Hyères - Journées Nationales 1988

Le psychiatre, le malade et l'Etat

La folie a été considérée jusqu’à une période récente comme surnaturelle, liée au péché, comme une vengeance des Dieux, comme une perversion des humeurs à éviter par la Sagesse (Hippocrate) ou comme un désordre moral d’origine satanique. Sous l’Inquisition, qui s’acharnera sur les fous, « les lois deviennent furieuses » (Montesquieu). Le fou, le sorcier et l’hérétique sont stigmatisés de la même malédiction.

La Renaissance impose le renoncement au châtiment mais se révèle incapable, malgré le surgissement de grandes idées éclairées (« Éloge de la folie »), d’offrir d’autre solution que l’enfermement que le XVIIe siècle, siècle de la Raison d’État, aggravera en l’appliquant à l’ensemble des exclus. La philosophie des Lumières précédera la Révolution française dont il faut souligner l’acte fondateur du statut moderne du citoyen et de la médecine aliéniste. Le Fou devient un égal.

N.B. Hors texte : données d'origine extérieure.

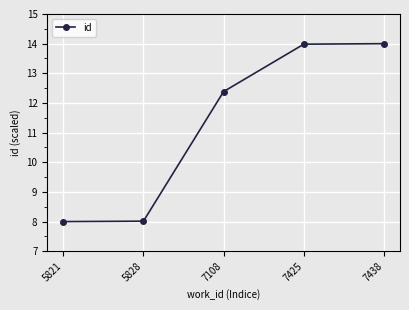

What is the greatest value displayed?

14.0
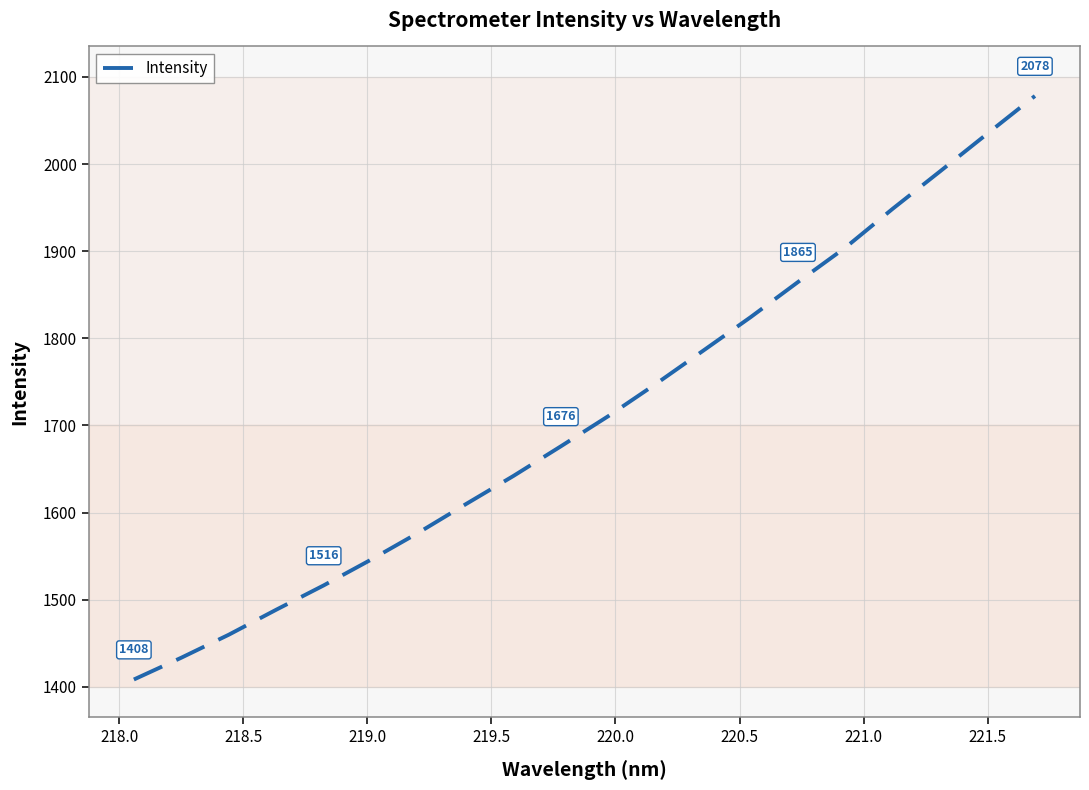

What is the difference between the maximum and minimum values?

669.7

La volonté de le soigner se fait jour. Seuls les moyens conceptuels et pratiques font défaut et, du bûcher à la camisole chimique, les pessimistes ne verront aucun progrès.

L’État moderne, gestionnaire et sécurisant, crée une législation humanitaire de protection et de prévention en faveur des malades mentaux.

Le psychiatre doit, comme tous les citoyens, appliquer la loi sans pour autant négliger d’apporter son savoir et sa réflexion à la correction de cette loi avec, comme premier objectif, le respect de la liberté du malade. Mais les meilleures lois ont un effet pervers et, si les murs de l’asile se sont lézardés, la loi du 30 juin 1838 demeure et l’article 64 du Code pénal (1810) continue à nier l’existence du crime et du délit du « dément ».

L’évolution de la psychiatrie et l’instauration de la Sécurité sociale nous offrent les conditions économiques de l’émergence d’une demande de soins par individu. Cette évolution et cette demande ont permis l’éclosion d’une psychiatrie privée qui honore les acquis historiques de notre pays concernant les droits et le respect de la personne. L’État exerce-t-il un contrôle économique et politique excessif sur notre exercice ou nous offre-t-il les conditions de la liberté ? Le malade est-il un opposant ou un être de souffrance ? Le psychiatre est-il l’agent de la normalisation ou bien celui qui, à l’écoute de cette souffrance du sujet, fonde une nouvelle rigueur scientifique susceptible de bouleverser une nosographie trop marquée par les exigences de la société ?

Le souci de nos Journées a été d’interroger chacun des pôles de cette triade bien au-delà des facilités des modes récentes, et de permettre l’émergence du soin dans l’optimum de rigueur et de liberté.